Document text
________________________

N4N1T0

Posted on Mar 6

How to Scrap Product for E-commerce with Sanity CMS and Cheerio

#webdev #programming #javascript #beginners

Introduction

Building e-commerce websites has always been an exciting challenge for me, especially when working on high-stakes projects like selling cosmetics from a well-known brand. Recently, I was tasked with building an online store for a client who was an official distributor for a cosmetic brand called "Loreal." (just kidding) The project seemed straightforward at first, but there was a twist — I needed to automate the process of importing products directly into the Sanity CMS from an external WordPress-based site.

Having worked on many e-commerce websites, I’ve always embraced new challenges, but this one was unique. With a source website built in WordPress and a public API at hand, I saw an opportunity to create a seamless automation process that could save the client a lot of time and effort. In this post, I’ll walk you through how I approached the task, the tools I used, and how I built an automated product import system that checks all the right boxes: efficient, scalable, and low-maintenance.

Scraping the Data

To kick things off, I needed to gather all the product information from the source website. Since the website was powered by WordPress, and the public API was exposed (be aware) the products’ names and links. At first glance, it seemed like an easy task: I could use a simple loop with search parameters like per_page and page to paginate through all the product listings.

const API_URL = 'https://example.com/wp-json/wp/v2/products'

async function fetchAllProductLinks() {
  let allProductDetails = []
  let page = 1
  let products = []

  try {
    // Keep fetching as long as there are products in the response
    do {
      const response = await fetch(`${API_URL}?per_page=20&page=${page}`)

________________________

Directive 1
From the records, return everything from the line containing "accepted until safely" down to the line containing "recorded to permanent store**", including both of those lines.
The records have no connection to the product-scraping post.

________________________

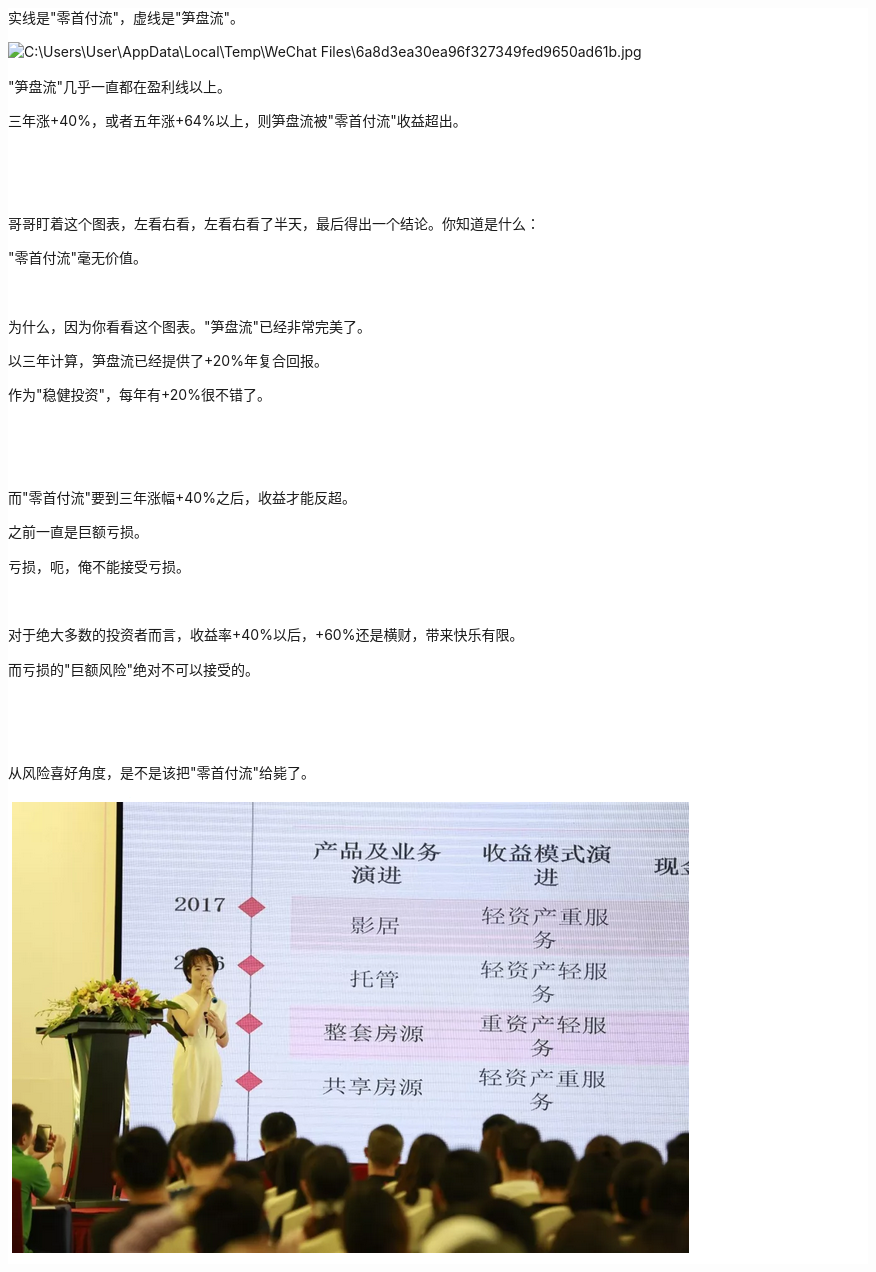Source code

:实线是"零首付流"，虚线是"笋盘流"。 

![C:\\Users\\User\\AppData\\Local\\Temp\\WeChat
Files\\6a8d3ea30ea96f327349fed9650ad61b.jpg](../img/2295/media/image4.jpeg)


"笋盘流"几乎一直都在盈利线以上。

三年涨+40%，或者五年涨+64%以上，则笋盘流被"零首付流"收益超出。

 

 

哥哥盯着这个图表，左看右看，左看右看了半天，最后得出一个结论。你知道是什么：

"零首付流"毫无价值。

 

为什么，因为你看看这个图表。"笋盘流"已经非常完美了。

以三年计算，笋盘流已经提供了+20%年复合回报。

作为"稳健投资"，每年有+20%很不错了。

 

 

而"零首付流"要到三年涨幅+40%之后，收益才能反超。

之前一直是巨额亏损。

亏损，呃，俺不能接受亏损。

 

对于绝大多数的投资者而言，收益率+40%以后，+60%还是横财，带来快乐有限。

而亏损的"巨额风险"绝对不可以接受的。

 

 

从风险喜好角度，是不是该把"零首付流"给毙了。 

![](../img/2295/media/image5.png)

________________________

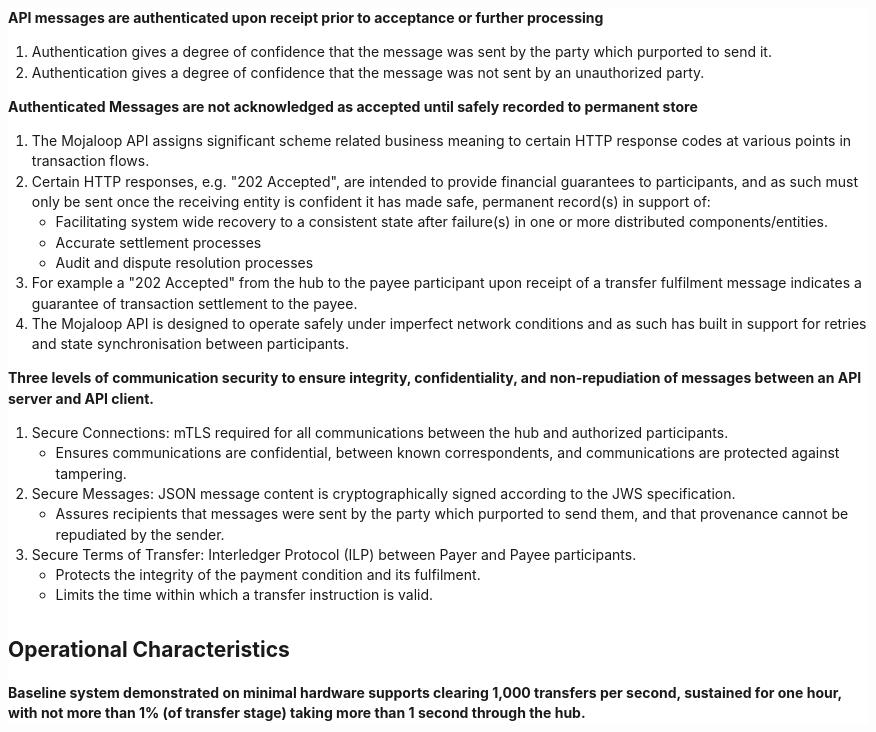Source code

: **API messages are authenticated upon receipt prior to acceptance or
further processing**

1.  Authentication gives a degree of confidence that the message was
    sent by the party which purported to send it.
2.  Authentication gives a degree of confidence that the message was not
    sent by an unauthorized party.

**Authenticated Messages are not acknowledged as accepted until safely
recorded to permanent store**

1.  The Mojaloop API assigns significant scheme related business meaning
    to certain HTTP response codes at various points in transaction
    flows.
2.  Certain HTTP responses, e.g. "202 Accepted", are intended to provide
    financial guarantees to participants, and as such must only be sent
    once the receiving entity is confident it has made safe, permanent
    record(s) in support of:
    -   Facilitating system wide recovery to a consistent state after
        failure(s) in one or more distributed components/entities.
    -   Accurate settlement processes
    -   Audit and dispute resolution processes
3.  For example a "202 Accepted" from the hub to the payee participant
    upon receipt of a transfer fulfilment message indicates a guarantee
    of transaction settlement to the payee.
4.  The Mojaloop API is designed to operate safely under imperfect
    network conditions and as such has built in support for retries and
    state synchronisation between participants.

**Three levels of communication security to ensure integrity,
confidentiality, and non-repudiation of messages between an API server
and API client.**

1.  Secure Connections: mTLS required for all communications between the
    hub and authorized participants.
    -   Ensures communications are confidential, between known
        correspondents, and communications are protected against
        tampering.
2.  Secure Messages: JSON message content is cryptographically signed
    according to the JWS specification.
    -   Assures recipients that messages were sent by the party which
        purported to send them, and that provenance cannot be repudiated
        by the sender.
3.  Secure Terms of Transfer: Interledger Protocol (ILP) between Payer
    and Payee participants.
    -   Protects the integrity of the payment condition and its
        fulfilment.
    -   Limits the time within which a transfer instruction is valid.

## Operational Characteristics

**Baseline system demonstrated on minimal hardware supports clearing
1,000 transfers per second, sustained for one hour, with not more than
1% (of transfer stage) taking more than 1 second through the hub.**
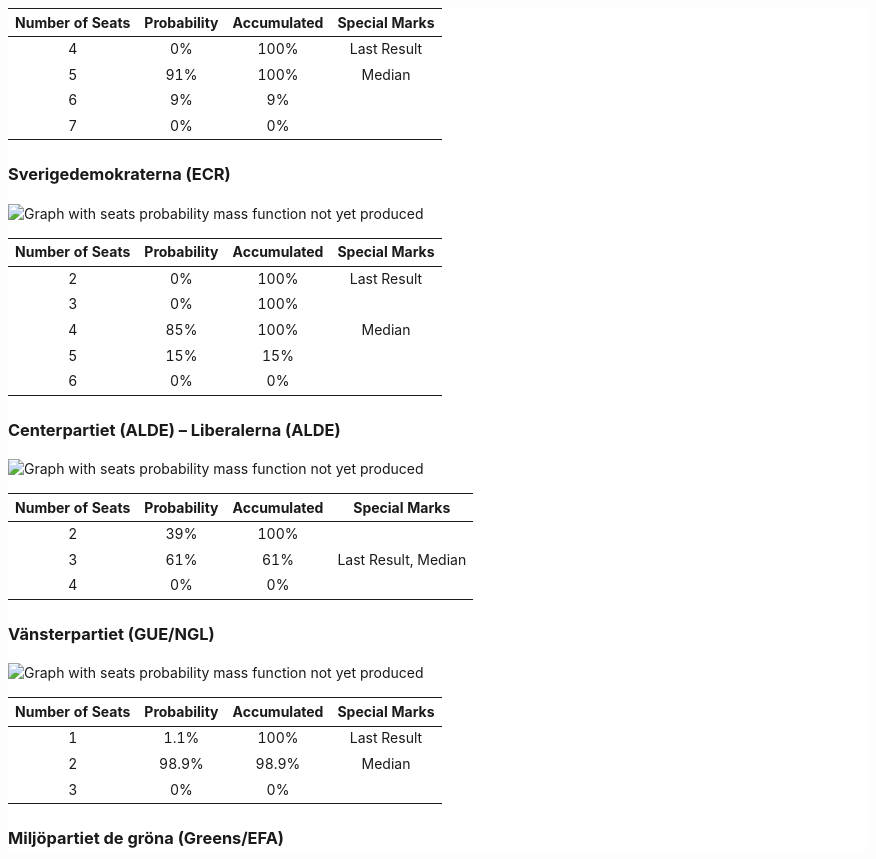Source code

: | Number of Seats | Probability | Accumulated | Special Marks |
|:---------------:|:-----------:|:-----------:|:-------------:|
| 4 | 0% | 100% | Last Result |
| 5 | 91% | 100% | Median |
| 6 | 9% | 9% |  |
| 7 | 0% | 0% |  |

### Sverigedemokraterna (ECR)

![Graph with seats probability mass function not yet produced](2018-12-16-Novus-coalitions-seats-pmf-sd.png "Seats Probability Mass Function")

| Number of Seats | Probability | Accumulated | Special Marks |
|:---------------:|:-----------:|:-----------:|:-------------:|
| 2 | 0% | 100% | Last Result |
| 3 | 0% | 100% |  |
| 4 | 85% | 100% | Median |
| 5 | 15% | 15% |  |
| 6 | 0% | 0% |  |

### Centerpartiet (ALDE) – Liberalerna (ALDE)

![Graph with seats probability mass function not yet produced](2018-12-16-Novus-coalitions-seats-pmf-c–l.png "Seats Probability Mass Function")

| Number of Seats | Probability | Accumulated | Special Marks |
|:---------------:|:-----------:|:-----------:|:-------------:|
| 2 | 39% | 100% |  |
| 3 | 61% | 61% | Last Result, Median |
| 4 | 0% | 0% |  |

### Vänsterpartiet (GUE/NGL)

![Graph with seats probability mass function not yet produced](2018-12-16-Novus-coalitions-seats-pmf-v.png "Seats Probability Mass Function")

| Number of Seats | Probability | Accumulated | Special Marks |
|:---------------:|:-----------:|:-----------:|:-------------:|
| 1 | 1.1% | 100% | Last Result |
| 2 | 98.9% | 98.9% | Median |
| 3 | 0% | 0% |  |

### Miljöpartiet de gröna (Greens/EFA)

________________________

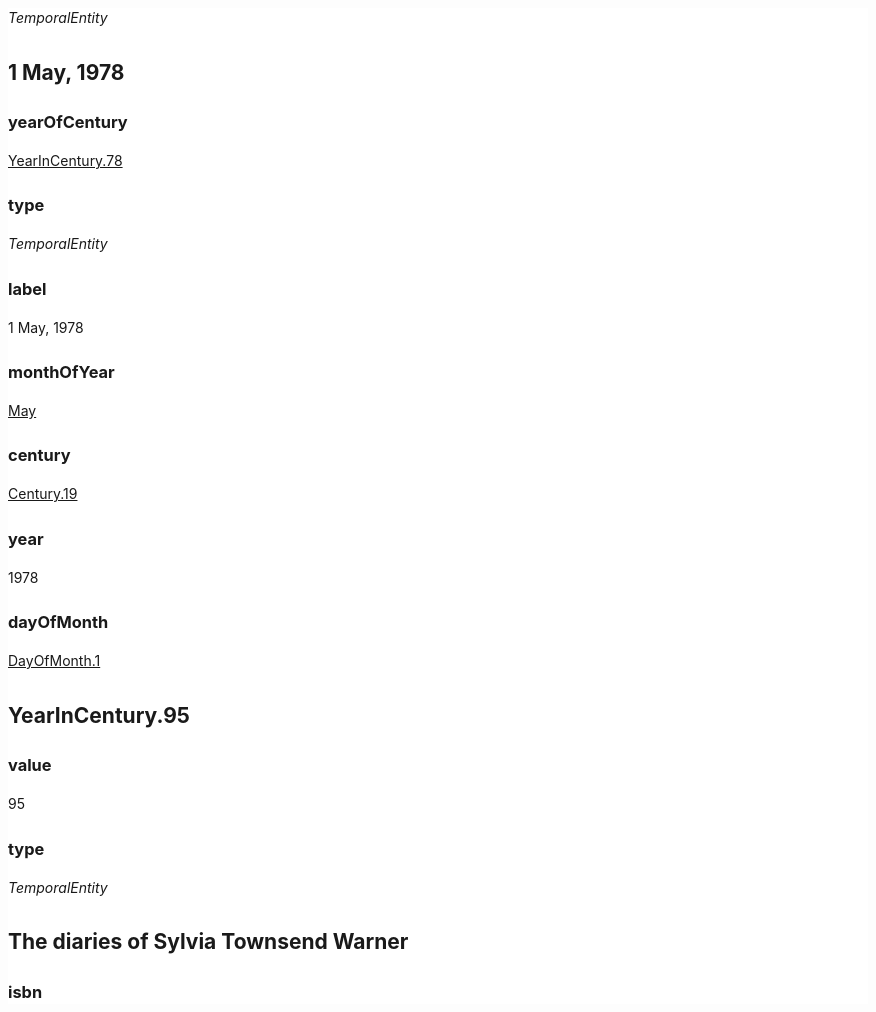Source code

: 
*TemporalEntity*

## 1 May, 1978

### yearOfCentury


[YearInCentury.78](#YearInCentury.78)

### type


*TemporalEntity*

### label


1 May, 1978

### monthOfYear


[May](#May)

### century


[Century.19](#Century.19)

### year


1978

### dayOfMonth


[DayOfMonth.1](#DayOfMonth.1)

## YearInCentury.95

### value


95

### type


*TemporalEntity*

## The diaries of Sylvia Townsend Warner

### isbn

________________________

Directive 2
Rewrite everything in the product-scraping post from "#webdev #programming #javascript" down to "external WordPress-based site.", changing "client" to "customer".

Answer 1
**Authenticated Messages are not acknowledged as accepted until safely
recorded to permanent store**

Answer 2
#webdev #programming #javascript #beginners

Introduction

Building e-commerce websites has always been an exciting challenge for me, especially when working on high-stakes projects like selling cosmetics from a well-known brand. Recently, I was tasked with building an online store for a customer who was an official distributor for a cosmetic brand called "Loreal." (just kidding) The project seemed straightforward at first, but there was a twist — I needed to automate the process of importing products directly into the Sanity CMS from an external WordPress-based site.